If a line in the data below contains "Right", copy it.

*** Opening LISTED ENTRIES ***

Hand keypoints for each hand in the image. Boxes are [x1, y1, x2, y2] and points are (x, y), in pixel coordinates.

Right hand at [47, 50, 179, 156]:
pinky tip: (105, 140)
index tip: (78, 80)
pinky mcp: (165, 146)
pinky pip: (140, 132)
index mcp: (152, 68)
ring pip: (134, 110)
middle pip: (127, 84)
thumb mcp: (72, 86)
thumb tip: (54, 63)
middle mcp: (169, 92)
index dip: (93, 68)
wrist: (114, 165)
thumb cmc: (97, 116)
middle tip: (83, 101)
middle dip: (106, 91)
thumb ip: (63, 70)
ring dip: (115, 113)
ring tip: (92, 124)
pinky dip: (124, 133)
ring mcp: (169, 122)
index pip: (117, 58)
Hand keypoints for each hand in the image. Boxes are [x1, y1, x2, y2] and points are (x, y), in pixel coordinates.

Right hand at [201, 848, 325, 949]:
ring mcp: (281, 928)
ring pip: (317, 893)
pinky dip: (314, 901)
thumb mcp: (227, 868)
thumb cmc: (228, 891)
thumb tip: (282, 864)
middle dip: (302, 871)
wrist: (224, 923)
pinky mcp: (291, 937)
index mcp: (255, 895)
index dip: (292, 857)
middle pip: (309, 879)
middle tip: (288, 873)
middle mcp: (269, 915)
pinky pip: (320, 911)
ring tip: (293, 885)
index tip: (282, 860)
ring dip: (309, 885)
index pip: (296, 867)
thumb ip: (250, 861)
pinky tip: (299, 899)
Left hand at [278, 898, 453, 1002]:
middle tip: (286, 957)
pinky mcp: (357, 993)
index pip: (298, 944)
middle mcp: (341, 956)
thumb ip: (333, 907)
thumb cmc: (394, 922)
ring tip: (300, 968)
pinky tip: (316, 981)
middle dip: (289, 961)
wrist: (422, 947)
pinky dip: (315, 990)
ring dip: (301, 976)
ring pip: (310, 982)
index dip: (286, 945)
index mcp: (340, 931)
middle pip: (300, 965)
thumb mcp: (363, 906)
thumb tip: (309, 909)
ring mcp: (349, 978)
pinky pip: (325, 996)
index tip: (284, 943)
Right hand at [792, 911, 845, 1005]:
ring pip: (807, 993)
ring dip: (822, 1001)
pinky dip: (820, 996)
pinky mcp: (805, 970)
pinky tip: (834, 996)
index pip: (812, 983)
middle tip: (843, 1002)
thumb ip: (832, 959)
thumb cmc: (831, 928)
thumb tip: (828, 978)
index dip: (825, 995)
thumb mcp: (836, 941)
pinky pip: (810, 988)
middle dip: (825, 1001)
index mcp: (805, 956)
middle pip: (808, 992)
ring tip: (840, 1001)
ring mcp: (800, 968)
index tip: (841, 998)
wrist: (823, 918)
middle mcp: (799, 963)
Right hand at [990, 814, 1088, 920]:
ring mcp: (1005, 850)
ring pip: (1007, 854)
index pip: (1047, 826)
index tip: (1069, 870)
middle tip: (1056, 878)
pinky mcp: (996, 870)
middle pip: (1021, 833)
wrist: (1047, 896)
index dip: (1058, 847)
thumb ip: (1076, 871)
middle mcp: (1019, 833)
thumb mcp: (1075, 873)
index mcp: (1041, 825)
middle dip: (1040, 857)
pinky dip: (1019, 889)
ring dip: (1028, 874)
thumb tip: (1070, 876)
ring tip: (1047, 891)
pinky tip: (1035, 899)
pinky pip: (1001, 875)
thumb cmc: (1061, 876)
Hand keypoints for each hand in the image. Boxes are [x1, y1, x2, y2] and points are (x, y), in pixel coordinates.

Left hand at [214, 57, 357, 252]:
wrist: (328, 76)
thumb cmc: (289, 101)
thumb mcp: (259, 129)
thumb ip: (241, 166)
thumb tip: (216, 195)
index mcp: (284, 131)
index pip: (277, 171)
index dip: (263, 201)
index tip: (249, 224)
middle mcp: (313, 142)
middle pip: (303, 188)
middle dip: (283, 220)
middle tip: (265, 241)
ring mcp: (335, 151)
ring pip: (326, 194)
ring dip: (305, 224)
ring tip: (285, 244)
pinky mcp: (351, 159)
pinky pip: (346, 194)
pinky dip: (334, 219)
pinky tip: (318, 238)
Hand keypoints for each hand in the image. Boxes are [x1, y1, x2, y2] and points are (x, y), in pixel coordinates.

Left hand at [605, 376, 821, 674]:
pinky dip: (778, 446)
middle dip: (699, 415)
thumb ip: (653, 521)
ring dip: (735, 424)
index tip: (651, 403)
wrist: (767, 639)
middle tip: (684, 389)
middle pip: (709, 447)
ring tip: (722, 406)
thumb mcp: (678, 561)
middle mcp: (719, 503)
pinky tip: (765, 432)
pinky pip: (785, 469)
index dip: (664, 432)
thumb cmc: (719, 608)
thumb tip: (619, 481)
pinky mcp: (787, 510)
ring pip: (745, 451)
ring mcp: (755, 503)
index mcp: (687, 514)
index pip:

*** Closing LISTED ENTRIES ***

▶ **TASK RESPONSE**:
Right hand at [47, 50, 179, 156]:
Right hand at [201, 848, 325, 949]:
Right hand at [792, 911, 845, 1005]:
Right hand at [990, 814, 1088, 920]:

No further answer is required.